OMG Tommy was that a burn? I am glad to hear you are on the mend. Your woodworking skills haven't suffered, very nice work!


----------



## gav (Oct 12, 2009)

With a metal exoskeleton like that, I'd say he suffered some kind of compound fracturing around his ankle.
Horrible thing really.


----------



## ajactrucking (Jan 9, 2009)

Great find! I'm looking for one myself.


----------



## Tommyt654 (Apr 5, 2009)

CanuckGal said:


> OMG Tommy was that a burn? I am glad to hear you are on the mend. Your woodworking skills haven't suffered, very nice work!


Nope,Not a burn what your seeing are referred to as fracture blisters. I shattered my ankle into 8 seperate pieces hence the external fixation device. This was from about a 20 ft. fall substained while trying to help a friend out,who turned out to not be such a friend afterall. No homeowners ins. on his part.But why bother with all that, I,m getting by and am glad to be alive. But this is tiresome and a burden but we,ll survive, thanks,Tom


----------



## reprosser (Apr 30, 2010)

Can't keep a good man down, but WOW - that looks painful !

I am also looking into the option of getting a shaper instead of router.

Don't know much about either, but it was suggested that by the time you put $ into good table, router, and lift - you could almost pay for a shaper. You can run router bits in a shaper, but not the other way round.
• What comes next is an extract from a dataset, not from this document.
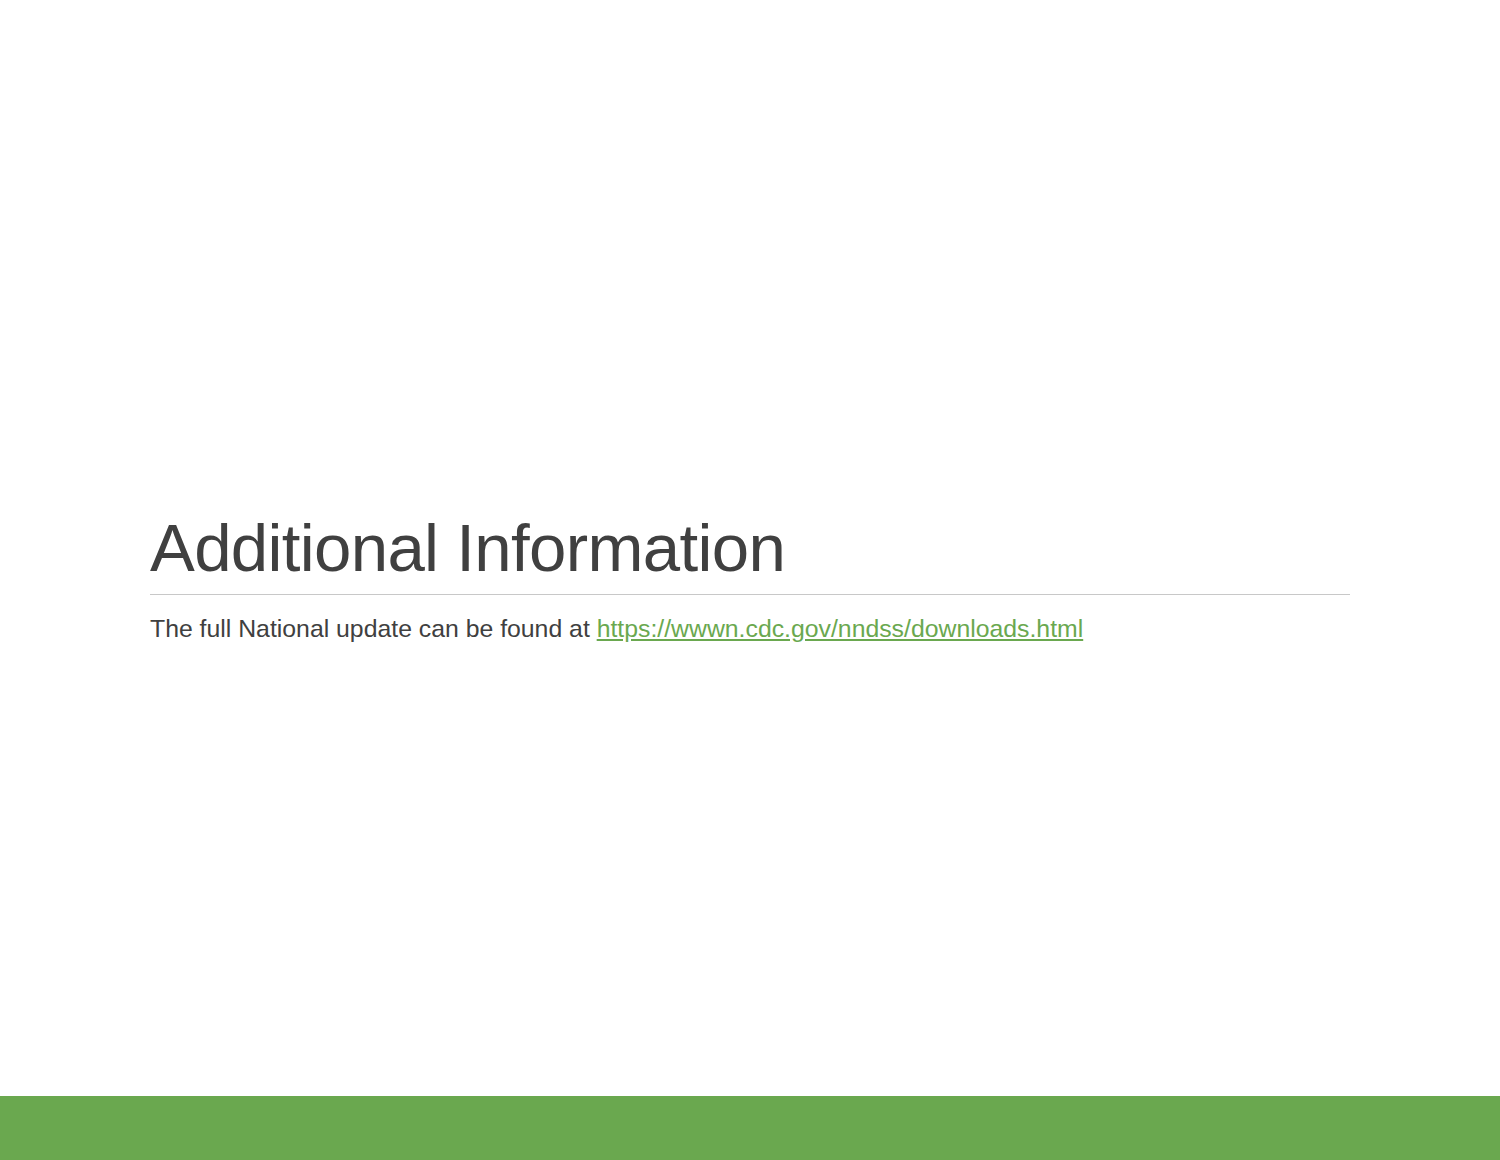Additional Information
The full National update can be found at https://wwwn.cdc.gov/nndss/downloads.html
So, it seems I could do routing on the shaper - plus shaper work for about the same money. I am planning to do cabinet work, and raised panel door bits seem to be tough on routers.


----------



## Tommyt654 (Apr 5, 2009)

I think its best to have both myself,although I,m not experienced enough with the shaper yet to really make a competent comment on it. Mine will be a little underpowered to run most really large bits but I,ll figure it out once I get my shop up and running again. Hey thanks for all the support ya,ll its been a tough18 mo,s for my wife and myself but they say the true measure of a man is how he handles what life throws at him, but I,m gettin tired of playin ball all the time


----------